Dataset entries
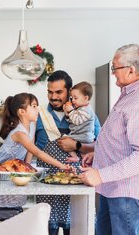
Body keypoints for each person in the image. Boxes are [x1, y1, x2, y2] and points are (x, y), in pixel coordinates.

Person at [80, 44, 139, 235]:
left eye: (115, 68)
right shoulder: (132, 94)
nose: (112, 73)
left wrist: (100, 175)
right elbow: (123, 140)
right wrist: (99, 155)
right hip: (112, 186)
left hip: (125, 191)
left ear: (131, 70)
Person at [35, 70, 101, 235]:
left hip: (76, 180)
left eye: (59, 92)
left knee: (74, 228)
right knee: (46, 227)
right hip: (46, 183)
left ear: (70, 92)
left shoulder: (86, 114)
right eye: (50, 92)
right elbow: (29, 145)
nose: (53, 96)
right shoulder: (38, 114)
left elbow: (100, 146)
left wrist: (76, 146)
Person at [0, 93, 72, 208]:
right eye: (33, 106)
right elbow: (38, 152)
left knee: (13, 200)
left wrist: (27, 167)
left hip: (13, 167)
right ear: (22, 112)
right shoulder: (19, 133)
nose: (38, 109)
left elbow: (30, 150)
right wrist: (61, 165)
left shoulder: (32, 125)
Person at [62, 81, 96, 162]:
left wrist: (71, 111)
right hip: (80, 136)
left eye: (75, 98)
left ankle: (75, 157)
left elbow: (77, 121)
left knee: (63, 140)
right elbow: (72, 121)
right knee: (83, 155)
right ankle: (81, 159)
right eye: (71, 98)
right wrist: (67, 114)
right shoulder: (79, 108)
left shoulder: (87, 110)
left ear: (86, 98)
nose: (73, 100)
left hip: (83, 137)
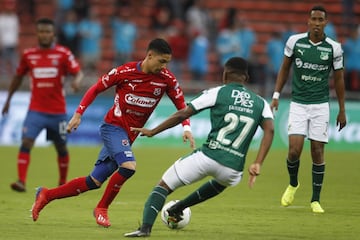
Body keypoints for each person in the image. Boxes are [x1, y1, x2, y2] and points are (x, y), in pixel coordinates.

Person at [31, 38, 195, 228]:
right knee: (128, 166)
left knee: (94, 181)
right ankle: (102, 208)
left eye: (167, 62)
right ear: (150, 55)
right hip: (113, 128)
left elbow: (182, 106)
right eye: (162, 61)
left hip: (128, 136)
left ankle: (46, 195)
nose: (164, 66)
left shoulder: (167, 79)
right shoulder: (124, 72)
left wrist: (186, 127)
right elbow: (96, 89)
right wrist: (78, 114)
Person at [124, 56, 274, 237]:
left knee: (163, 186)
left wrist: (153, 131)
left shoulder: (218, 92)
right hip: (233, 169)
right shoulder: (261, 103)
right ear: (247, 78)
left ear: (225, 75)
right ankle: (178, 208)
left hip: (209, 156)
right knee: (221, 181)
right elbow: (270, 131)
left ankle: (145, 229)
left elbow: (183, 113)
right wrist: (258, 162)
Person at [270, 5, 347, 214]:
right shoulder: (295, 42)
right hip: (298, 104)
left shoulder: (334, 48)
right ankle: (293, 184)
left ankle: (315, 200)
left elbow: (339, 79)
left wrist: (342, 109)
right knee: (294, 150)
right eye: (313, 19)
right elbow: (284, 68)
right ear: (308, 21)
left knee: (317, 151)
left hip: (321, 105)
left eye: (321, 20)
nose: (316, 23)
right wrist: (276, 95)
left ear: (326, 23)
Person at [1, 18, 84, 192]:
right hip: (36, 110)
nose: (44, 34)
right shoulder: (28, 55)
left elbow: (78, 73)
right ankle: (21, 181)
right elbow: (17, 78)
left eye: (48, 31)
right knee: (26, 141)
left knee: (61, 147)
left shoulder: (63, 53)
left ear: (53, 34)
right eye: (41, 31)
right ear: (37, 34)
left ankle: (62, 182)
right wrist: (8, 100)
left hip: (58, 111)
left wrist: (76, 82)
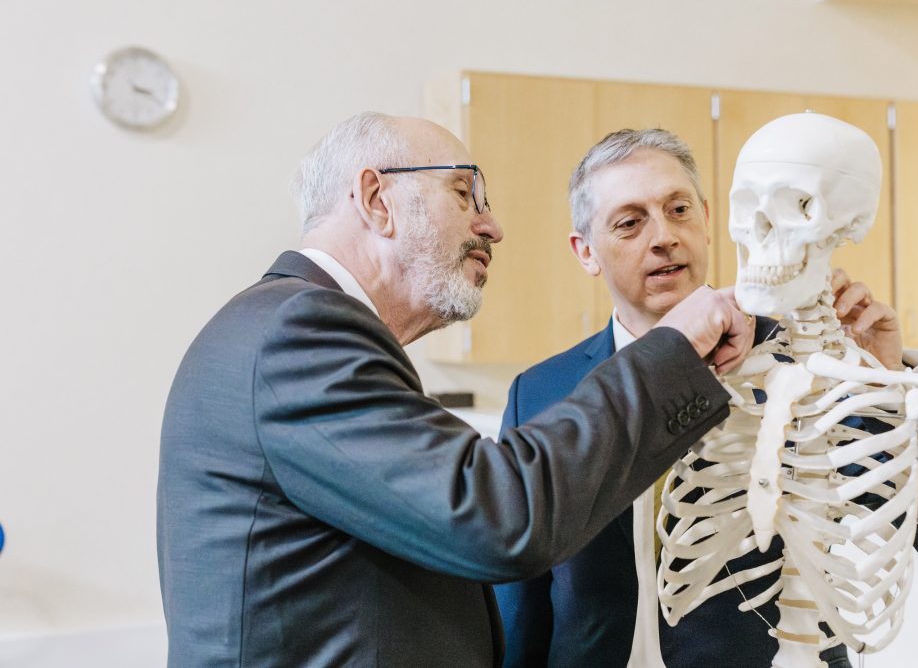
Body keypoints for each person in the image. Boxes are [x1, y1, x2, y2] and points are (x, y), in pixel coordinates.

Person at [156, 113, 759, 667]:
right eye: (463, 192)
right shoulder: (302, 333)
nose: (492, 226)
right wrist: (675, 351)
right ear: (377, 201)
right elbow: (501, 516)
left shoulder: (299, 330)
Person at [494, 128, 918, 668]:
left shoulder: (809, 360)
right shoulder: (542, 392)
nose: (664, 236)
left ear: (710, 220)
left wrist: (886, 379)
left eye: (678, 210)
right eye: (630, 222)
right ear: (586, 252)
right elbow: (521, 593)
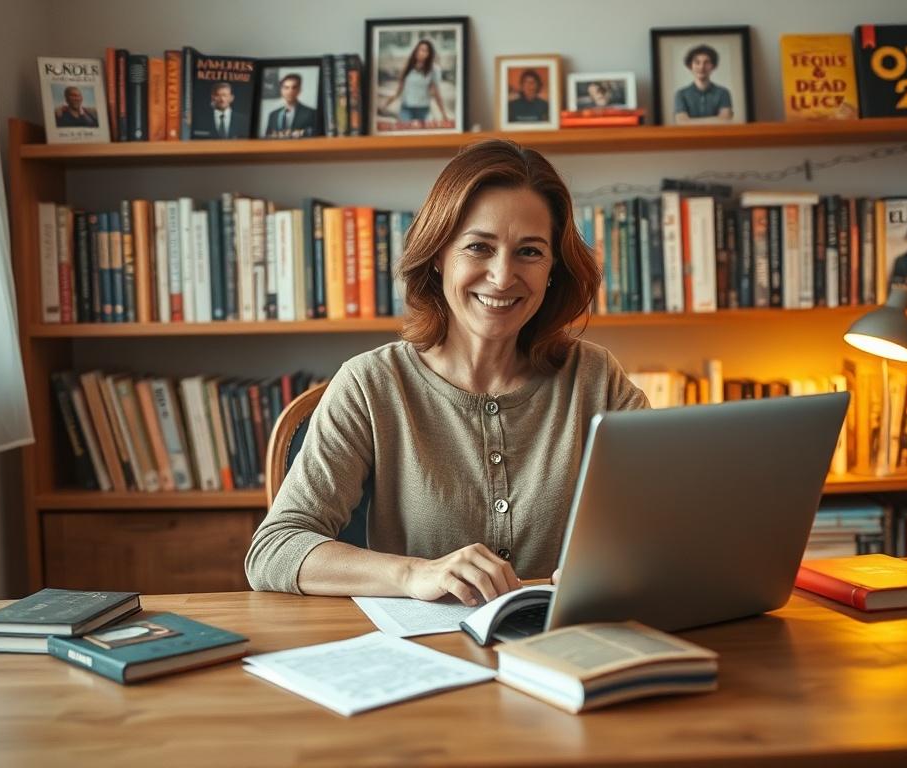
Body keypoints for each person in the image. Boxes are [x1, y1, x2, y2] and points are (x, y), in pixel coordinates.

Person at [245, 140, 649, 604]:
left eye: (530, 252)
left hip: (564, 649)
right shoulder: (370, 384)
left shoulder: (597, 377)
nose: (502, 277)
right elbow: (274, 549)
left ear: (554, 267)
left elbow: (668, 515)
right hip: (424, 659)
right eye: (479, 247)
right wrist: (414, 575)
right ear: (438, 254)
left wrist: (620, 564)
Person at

...

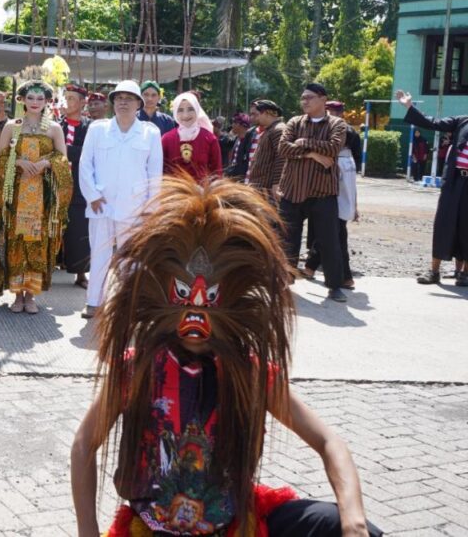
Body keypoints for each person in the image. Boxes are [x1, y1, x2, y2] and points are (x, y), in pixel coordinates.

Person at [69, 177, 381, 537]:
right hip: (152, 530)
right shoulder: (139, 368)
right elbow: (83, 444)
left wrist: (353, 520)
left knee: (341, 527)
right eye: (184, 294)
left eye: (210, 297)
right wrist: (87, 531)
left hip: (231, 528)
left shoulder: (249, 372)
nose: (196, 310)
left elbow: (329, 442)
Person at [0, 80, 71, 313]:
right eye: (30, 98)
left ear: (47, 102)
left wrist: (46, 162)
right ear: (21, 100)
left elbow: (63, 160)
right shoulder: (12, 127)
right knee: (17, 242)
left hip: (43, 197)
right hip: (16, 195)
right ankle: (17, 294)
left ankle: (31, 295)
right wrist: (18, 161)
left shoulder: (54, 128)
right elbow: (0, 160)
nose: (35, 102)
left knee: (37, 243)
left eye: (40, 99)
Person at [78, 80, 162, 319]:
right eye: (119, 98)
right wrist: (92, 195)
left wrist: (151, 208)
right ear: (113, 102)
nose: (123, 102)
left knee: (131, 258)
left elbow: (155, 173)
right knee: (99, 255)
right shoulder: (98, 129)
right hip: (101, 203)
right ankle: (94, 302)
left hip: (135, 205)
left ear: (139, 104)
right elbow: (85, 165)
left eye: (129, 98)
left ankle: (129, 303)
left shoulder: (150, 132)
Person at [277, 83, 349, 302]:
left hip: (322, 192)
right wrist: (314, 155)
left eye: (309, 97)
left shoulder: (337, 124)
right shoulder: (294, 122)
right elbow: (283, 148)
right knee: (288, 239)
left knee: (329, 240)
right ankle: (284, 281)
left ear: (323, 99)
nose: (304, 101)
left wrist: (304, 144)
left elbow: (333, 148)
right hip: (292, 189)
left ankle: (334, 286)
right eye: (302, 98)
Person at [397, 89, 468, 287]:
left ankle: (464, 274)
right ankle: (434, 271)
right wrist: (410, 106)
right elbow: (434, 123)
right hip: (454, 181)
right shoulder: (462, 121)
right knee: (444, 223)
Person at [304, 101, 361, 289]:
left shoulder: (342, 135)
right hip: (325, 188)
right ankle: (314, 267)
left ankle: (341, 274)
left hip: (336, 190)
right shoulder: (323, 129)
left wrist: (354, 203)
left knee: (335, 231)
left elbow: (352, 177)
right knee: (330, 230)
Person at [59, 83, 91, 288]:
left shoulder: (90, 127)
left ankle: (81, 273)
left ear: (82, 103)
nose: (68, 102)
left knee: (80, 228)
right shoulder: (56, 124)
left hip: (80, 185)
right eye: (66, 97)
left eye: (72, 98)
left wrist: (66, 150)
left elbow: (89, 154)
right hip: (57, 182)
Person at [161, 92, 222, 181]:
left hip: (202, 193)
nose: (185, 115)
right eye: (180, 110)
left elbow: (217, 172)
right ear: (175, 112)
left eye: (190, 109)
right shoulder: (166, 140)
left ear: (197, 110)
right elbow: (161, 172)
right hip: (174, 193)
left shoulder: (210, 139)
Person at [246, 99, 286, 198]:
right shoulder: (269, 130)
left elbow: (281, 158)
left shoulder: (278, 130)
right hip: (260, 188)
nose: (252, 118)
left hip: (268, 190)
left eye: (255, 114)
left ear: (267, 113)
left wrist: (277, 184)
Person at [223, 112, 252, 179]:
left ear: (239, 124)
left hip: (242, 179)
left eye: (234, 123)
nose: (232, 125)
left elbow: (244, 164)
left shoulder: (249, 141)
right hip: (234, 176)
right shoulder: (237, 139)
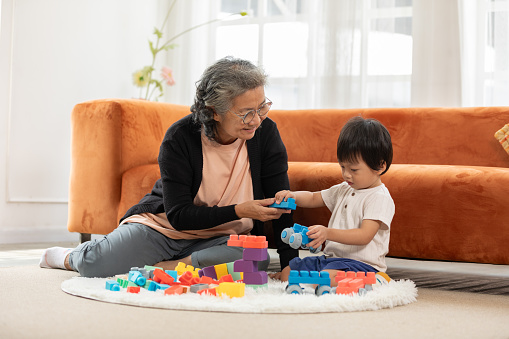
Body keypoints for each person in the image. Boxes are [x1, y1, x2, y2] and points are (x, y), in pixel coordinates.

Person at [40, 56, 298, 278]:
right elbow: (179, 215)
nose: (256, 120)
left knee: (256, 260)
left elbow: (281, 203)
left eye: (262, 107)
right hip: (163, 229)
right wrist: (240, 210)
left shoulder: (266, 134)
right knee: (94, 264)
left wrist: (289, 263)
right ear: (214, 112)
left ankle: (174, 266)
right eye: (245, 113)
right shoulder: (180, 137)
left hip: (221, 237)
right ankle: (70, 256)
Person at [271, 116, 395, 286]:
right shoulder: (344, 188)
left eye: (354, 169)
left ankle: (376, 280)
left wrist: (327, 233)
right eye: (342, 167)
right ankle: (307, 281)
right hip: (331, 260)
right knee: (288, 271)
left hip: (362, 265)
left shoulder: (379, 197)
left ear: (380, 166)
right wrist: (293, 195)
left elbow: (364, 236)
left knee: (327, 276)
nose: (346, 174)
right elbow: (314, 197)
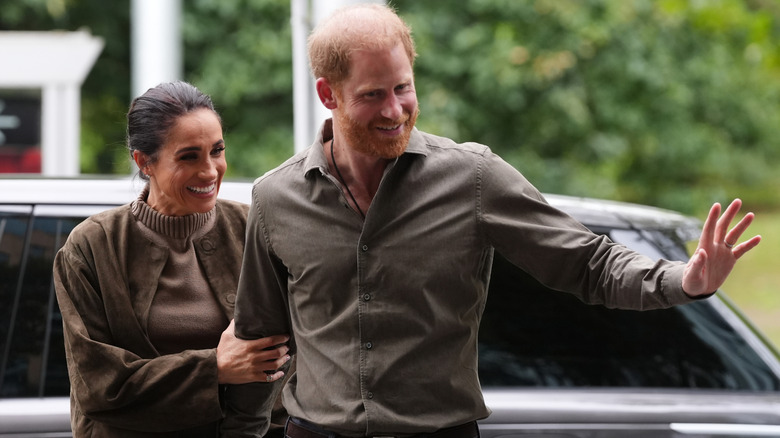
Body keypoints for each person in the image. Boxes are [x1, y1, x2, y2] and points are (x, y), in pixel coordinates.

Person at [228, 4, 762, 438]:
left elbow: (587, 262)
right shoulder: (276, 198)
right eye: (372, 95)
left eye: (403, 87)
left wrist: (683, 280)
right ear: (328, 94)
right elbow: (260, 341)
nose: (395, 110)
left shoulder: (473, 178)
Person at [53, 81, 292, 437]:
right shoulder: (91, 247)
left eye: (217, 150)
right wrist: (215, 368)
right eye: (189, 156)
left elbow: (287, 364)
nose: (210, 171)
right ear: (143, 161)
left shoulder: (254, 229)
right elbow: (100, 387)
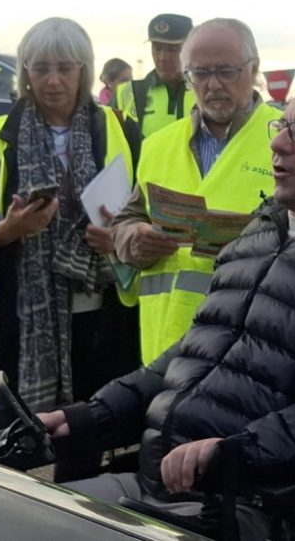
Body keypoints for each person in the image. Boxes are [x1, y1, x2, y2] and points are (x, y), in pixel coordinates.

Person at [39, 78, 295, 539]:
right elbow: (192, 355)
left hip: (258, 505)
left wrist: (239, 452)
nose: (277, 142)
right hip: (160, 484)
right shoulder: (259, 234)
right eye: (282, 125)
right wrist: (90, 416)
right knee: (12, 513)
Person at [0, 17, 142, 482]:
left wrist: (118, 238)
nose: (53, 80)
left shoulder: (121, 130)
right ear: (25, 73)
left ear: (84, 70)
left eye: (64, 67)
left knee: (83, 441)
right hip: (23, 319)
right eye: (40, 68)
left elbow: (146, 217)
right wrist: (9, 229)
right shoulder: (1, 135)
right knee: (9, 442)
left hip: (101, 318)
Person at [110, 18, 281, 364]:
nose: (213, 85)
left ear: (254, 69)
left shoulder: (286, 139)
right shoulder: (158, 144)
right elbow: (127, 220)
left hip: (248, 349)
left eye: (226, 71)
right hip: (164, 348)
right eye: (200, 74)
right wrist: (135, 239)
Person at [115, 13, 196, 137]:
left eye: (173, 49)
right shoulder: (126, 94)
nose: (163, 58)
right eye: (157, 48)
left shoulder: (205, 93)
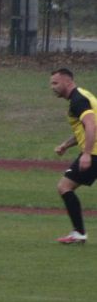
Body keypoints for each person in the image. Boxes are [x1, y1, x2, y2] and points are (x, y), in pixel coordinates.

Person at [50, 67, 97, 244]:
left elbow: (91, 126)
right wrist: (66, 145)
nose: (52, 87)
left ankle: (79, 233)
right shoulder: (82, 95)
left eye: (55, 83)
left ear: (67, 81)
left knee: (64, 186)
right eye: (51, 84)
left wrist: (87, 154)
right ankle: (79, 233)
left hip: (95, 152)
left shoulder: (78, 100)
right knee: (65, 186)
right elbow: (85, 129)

» **Assignment**: Your task for the entries above: copy exactly the span starting with the line with "left elbow: (329, 442)" and going on through the line with "right hip: (325, 188)", both lines included, and nothing else.

» **The answer**:
left elbow: (329, 442)
Person at [0, 80, 71, 313]:
right eye: (30, 98)
left ear: (47, 102)
left wrist: (46, 162)
right ear: (21, 100)
left elbow: (63, 160)
right shoulder: (12, 127)
right knee: (17, 242)
left hip: (43, 197)
right hip: (16, 195)
right ankle: (17, 294)
left ankle: (31, 295)
right wrist: (18, 161)
left shoulder: (54, 128)
right elbow: (0, 160)
nose: (35, 102)
left knee: (37, 243)
left eye: (40, 99)
Person at [78, 80, 162, 319]:
right eye: (119, 98)
right wrist: (92, 195)
left wrist: (151, 208)
right ear: (113, 102)
nose: (123, 102)
left knee: (131, 258)
left elbow: (155, 173)
right knee: (99, 255)
right shoulder: (98, 129)
right hip: (101, 203)
right ankle: (94, 302)
left hip: (135, 205)
left ear: (139, 104)
right elbow: (85, 165)
left eye: (129, 98)
left ankle: (129, 303)
left shoulder: (150, 132)
Person at [277, 83, 349, 302]:
left hip: (322, 192)
right wrist: (314, 155)
left eye: (309, 97)
left shoulder: (337, 124)
right shoulder: (294, 122)
right elbow: (283, 148)
right knee: (288, 239)
left knee: (329, 240)
right ankle: (284, 281)
left ear: (323, 99)
nose: (304, 101)
left wrist: (304, 144)
left elbow: (333, 148)
right hip: (292, 189)
left ankle: (334, 286)
right eye: (302, 98)
Person at [397, 89, 468, 287]:
left ankle: (464, 274)
right ankle: (434, 271)
right wrist: (410, 106)
right elbow: (434, 123)
right hip: (454, 181)
right shoulder: (462, 121)
right knee: (444, 223)
Person at [304, 101, 361, 289]:
left shoulder: (342, 135)
right hip: (325, 188)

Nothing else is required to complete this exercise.